The latest polls have Carson tied, or even slightly beating, Hillary Clinton among women. Not only does this turn sexual identity politics on its head, and throw a major wrench into the gears of the Democrats’ vaunted “single women married to the State” voting machine, but Carson is also very strongly pro-life. He’s had a few bumps with the pro-life community in the past, but as things stand, he is arguably the most dedicated and articulate pro-lifer ever to top the polls. He recently said that he not only wishes to overturn Roe v. Wade because it’s bad law, but he wants abortion restricted nationwide, with high standards for “life of the mother” exceptions, and argued passionately for the right to life for children born of rape and incest.

Carson has also experienced a few bumps with gun-rights advocates, but he went on to pick a huge fight with the media over the Second Amendment… and he won.
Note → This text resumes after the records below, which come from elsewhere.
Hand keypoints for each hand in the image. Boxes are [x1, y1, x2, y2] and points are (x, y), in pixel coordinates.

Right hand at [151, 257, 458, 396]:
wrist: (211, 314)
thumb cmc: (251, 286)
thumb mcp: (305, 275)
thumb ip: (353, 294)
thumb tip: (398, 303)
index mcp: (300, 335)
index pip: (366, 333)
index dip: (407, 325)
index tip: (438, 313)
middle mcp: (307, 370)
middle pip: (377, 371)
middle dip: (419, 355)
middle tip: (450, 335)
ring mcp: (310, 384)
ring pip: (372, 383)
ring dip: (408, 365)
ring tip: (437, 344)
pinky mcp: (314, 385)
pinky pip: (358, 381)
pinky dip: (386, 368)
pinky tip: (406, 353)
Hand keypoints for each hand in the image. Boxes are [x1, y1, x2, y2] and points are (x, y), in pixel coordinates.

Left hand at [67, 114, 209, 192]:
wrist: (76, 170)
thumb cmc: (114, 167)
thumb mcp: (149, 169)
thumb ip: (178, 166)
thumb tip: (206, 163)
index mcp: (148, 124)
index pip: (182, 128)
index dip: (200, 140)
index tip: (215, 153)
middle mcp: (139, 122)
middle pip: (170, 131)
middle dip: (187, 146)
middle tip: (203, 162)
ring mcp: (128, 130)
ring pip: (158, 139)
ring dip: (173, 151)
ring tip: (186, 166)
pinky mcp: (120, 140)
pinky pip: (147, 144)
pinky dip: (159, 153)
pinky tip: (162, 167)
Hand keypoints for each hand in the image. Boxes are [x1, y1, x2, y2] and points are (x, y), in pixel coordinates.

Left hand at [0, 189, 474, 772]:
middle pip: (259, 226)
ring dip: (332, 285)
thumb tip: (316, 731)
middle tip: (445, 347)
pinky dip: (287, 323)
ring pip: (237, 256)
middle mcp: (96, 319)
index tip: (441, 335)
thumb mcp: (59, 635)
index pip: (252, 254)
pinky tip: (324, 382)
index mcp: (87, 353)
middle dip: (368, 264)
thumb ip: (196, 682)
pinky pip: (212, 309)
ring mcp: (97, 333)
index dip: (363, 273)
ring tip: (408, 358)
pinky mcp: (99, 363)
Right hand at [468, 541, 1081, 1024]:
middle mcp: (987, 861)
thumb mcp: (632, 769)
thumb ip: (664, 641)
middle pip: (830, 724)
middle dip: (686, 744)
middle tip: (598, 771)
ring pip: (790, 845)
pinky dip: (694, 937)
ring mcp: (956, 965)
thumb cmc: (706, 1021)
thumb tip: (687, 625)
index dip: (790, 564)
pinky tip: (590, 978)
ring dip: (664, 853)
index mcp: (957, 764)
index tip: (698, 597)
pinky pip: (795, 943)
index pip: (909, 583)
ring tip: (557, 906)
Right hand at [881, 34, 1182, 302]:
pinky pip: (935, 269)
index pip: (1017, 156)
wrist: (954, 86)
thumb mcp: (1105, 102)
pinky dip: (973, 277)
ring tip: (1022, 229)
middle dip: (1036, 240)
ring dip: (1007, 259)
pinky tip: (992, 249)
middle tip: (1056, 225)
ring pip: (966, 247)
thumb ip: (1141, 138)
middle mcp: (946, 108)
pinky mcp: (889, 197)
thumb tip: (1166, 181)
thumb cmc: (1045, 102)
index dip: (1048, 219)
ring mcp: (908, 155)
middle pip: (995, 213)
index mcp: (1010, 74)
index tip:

It’s great fun to watch pugnacious orators like Donald Trump, Ted Cruz, Chris Christie, and Marco Rubio (who got the line of the night with his “media is Hillary’s Super PAC” slam at the CNBC debate) tackle biased media, but it’s worth noting that Carson seems able to beat them without actually arguing with them. He just says his piece, and people agree with him.

Republicans are supposed to run away from social issues, leaving the field to the Left, which is not at all shy about using massive government power to inflict social engineering schemes on a captive population. Carson discusses social issues quite frequently. In fact, you could sum up his ideology by saying he believes social and economic issues to be inextricably linked. This is, after all, the man who entered the political stage by proposing a low, flat tax rate modeled after religious tithing… right after Barack Obama expounded on his belief that the Bible commands Christians to pay higher taxes to all-knowing government, which he sees as the fountain of all national virtue.

To put one last bit of conventional wisdom to bed, the October media freak-out about Carson allegedly “suspending” his campaign to cash in on a book tour certainly didn’t hurt either his poll numbers or fundraising, which comes largely through small donors.

It could be said that the preliminaries of the campaign are over, and the year of the presidential race has truly begun.  It remains to be seen if Ben Carson’s approach to campaigning will prevail over the long haul.  But he’s definitely more than a flash in the pan or flavor of the moment.  He didn’t just enjoy a brief poll bump after a single good performance, as with so many of the “not-Romneys” in 2012. He’s everything a Republican candidate is not supposed to be, and he’s doing just fine.